Following a brief hearing conducted by videoconference, Judge Tracie Porter denied a motion by the Trump campaign to delay the proceedings until after the Supreme Court rules in a similar case from Colorado. She said she would hear oral arguments in the Illinois case on Friday, Feb. 16.
At the same time, she also denied a motion by the Illinois voters objecting to Trump’s candidacy to put the case on an even speedier track.
The U.S. Supreme Court is scheduled to hear oral arguments in the Colorado case Thursday, Feb. 8.
Both cases are based on claims that Trump’s actions surrounding the Jan. 6, 2021, attack at the U.S. Capitol amounted to an insurrection, and thus he should be disqualified from holding public office under Section 3 of the 14th Amendment.
The case in Cook County Circuit Court is an appeal of a Jan. 30 decision of the Illinois State Board of Elections, which denied an objection to Trump’s candidacy on the grounds that the board is not authorized to decide cases involving complex constitutional issues.
The board also ruled the objectors failed to show that Trump knowingly lied on his statement of candidacy when he said he was qualified to hold the office of president.
The case is being organized by the national voting rights group Free Speech for People. The named objectors are Steven Anderson, of Lindenhurst; Darryl Baker, of Colfax; Ralph Cintron, of Chicago; Jack Hickman, of Fairview Heights; and Charles Holley, of Chicago.
Caryn Lederer, an attorney for the objectors, argued in Wednesday’s hearing that their case needs to move forward regardless of how the Supreme Court rules in the Colorado case because there are issues of Illinois law at stake that need to be resolved by Illinois courts.

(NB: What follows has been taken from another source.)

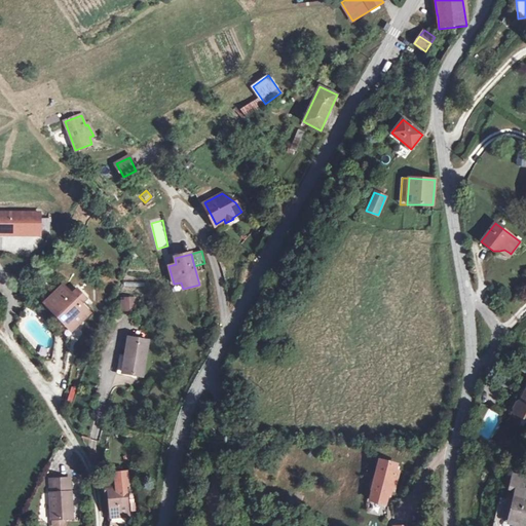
[(72,296),(64,287),(48,301),(73,328),(88,313),(80,304),(85,299),(78,290),(72,296)]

Specifically, she argued that the State Board of Elections erred when it said it doesn’t have the authority to decide cases based on constitutional arguments. She also said it would be “incredibly problematic” if candidates who do not meet the qualifications for office are allowed to remain on the ballot as long as they don’t knowingly lie about their lack of qualifications.
But Adam Merrill, an attorney for the Trump campaign, argued that the U.S. Supreme Court had put the Colorado case on a fast track and that its decision will likely be issued in late February or early March, well before Illinois’ March 19 primary.
He also noted that the Illinois State Board of Elections is a bipartisan panel, made up of four Democrats and four Republicans, and that it voted unanimously to deny the objection to Trump’s candidacy.
Lederer responded by saying it was important to resolve the case as quickly as possible to avoid confusing voters. She noted that Thursday, Feb. 8, is the day when local election authorities can begin sending out vote-by-mail ballots.
Matt Dietrich, a spokesman for the Board of Elections, said after the Jan. 30 hearing that Republican primary ballots that are sent to voters starting Feb. 8 will list Trump’s name. But if he is ultimately removed from the ballot, any votes he receives will not be counted.
He also said that whenever a candidate is removed from the ballot after ballots have already been printed, local election authorities can either reprint the ballots or, if there is not enough time, simply inform voters at the polling place that the candidate has been removed.